Webscraping#
We’ll need some packages to start, requests
, beautifulsoup4
and selenium
. Requesting elements from a static web page is very straightforward. Let’s take an example by trying to grab and plot the table of multiple Olympic medalists from Wikipedia then create a barplot of which sports have the most multiple medal winners.
First we have to grab the data from the url, then pass it to beautifulsoup4, which parses the html, then pass it to pandas. First let’s import the packages we need.
import requests as rq
import bs4
import pandas as pd
We then need to read the web page into data.

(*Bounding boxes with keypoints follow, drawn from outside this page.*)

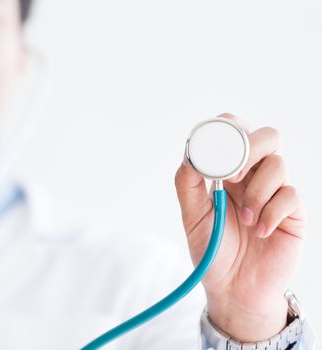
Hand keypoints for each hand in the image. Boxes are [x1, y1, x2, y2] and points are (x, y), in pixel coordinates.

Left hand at [174, 113, 306, 341]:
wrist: (233, 289)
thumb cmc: (213, 250)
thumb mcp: (193, 217)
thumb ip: (188, 185)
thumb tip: (189, 156)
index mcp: (228, 172)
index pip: (235, 132)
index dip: (229, 130)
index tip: (216, 151)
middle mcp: (254, 177)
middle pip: (266, 137)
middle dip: (250, 149)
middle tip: (232, 177)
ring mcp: (275, 193)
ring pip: (278, 164)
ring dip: (256, 192)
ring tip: (244, 220)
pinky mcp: (293, 213)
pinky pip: (290, 195)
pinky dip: (271, 213)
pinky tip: (260, 231)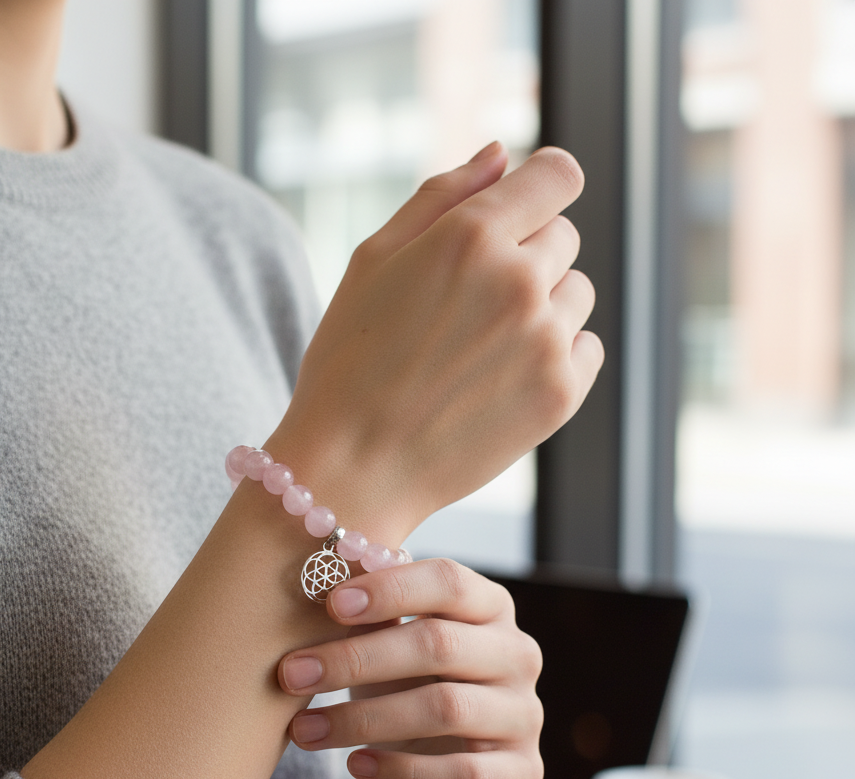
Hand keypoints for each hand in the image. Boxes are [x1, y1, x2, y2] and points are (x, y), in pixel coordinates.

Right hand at [269, 143, 602, 538]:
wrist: (353, 466)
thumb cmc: (349, 361)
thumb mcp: (372, 261)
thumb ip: (441, 196)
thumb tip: (503, 153)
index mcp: (470, 236)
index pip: (557, 175)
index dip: (540, 187)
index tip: (521, 211)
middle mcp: (519, 281)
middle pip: (564, 236)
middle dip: (525, 255)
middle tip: (467, 305)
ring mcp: (545, 341)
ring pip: (577, 293)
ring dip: (542, 307)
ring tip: (480, 347)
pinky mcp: (561, 394)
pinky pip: (586, 347)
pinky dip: (556, 355)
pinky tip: (500, 378)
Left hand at [278, 559, 543, 778]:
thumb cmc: (403, 689)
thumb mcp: (384, 648)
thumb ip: (369, 617)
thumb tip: (320, 581)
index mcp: (489, 607)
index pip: (449, 582)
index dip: (390, 589)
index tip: (330, 604)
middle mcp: (517, 655)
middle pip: (439, 644)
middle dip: (356, 657)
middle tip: (292, 673)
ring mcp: (525, 716)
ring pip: (445, 709)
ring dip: (363, 718)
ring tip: (303, 729)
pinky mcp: (521, 776)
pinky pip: (461, 773)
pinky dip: (401, 771)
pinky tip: (355, 765)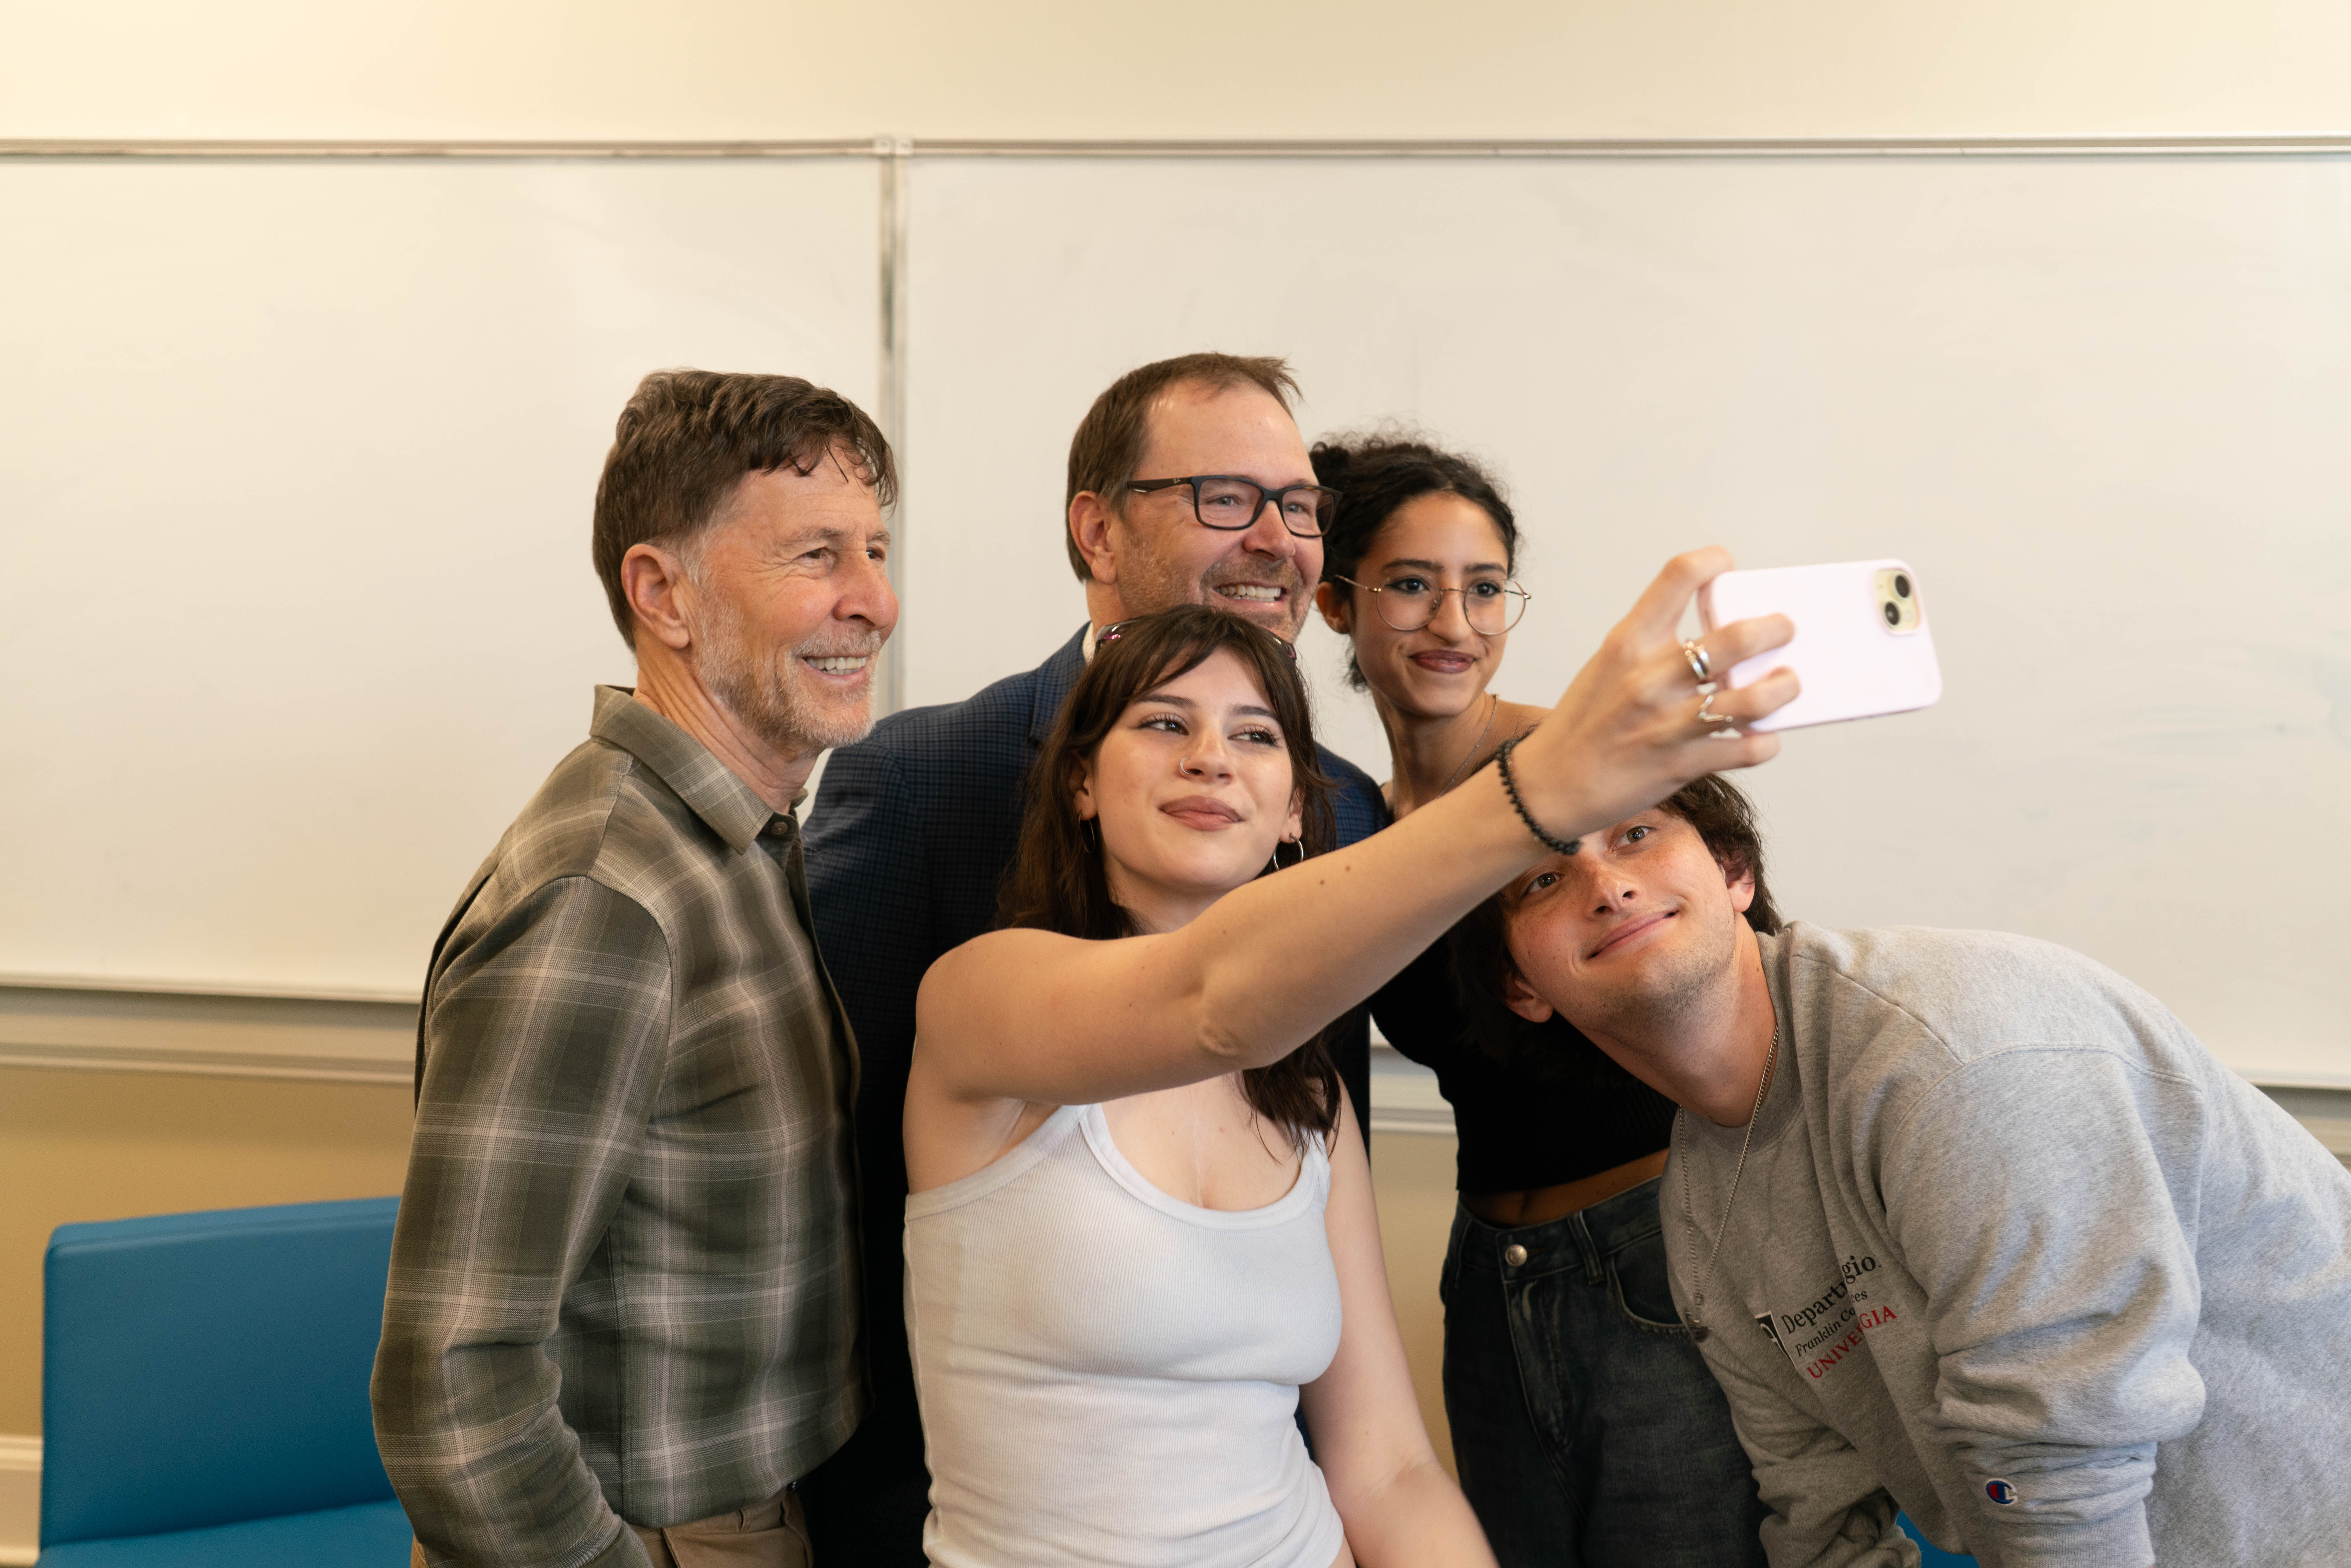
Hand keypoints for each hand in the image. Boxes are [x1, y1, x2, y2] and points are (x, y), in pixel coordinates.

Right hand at [1508, 548, 1797, 838]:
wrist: (1550, 785)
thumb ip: (1653, 644)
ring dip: (1782, 688)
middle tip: (1783, 630)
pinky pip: (1747, 749)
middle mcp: (1650, 678)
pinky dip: (1764, 742)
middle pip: (1735, 639)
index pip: (1678, 576)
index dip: (1712, 561)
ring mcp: (1668, 723)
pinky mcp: (1683, 764)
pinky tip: (1761, 736)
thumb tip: (1711, 632)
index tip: (1726, 567)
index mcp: (1629, 643)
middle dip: (1775, 629)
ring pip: (1752, 699)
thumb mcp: (1608, 665)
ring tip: (1787, 683)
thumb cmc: (1583, 722)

url = 'https://en.wikipedia.org/wiki/List_of_multiple_Olympic_gold_medalists'
page = rq.get(url)
## print out the first 200 characters just to see what it looks like
page.text[0 : 99]
'<!DOCTYPE html>\n<html class="client-nojs vector-feature-language-in-header-enabled vector-feature-l'
Now let’s read the page into bs4. Then we want to find the tables in the page. We add the class and wikitable information to specify which tables that we want. If you want to find classes, you can use a web tool, like selectorgadget or viewing the page source.
bs4page = bs4.BeautifulSoup(page.text, 'html.parser')
tables = bs4page.find_all('table',{'class':"wikitable"})
Now we should take the html that we’ve saved, then read it into pandas. Fortunately, pandas has a read_html
method. So, we convert our tables to strings then read it in. Since there’s multiple tables, we grab the first one.
from io import StringIO
# Read the table from the StringIO object into pandas
# Note most recent version of pandas won't accept a string as input, it needs to be passed through stringio
medals = pd.read_html(StringIO(str(tables[0])))[0]
medals = medals.dropna()
medals.head()
No. | Athlete | Nation | Sport | Years | Games | Gender | Gold | Silver | Bronze | Total | |
---|---|---|---|---|---|---|---|---|---|---|---|
0 | 1 | Michael Phelps | United States | Swimming | 2000–2016 | Summer | M | 23.0 | 3.0 | 2.0 | 28.0 |
1 | 2 | Larisa Latynina | Soviet Union | Gymnastics | 1956–1964 | Summer | F | 9.0 | 5.0 | 4.0 | 18.0 |
2 | 3 | Paavo Nurmi | Finland | Athletics | 1920–1928 | Summer | M | 9.0 | 3.0 | 0.0 | 12.0 |
3 | 4 | Mark Spitz | United States | Swimming | 1968–1972 | Summer | M | 9.0 | 1.0 | 1.0 | 11.0 |
4 | 5 | Carl Lewis | United States | Athletics | 1984–1996 | Summer | M | 9.0 | 1.0 | 0.0 | 10.0 |
Now we’re in a position to build our plot. Let’s look at the count of 4 or more medal winers by sport and games.
medals[['Sport', 'Games']].value_counts().plot.bar();
Selenium#
If the page has javacript, your basic web scraping may not work. In this case, you not only need to get and parse the page, but also to interact with the javascript. For this, enter Selenium. This is a python browser that allows you to automate web navigation. For this class, we’re going to work on static web pages, so won’t need Selenium.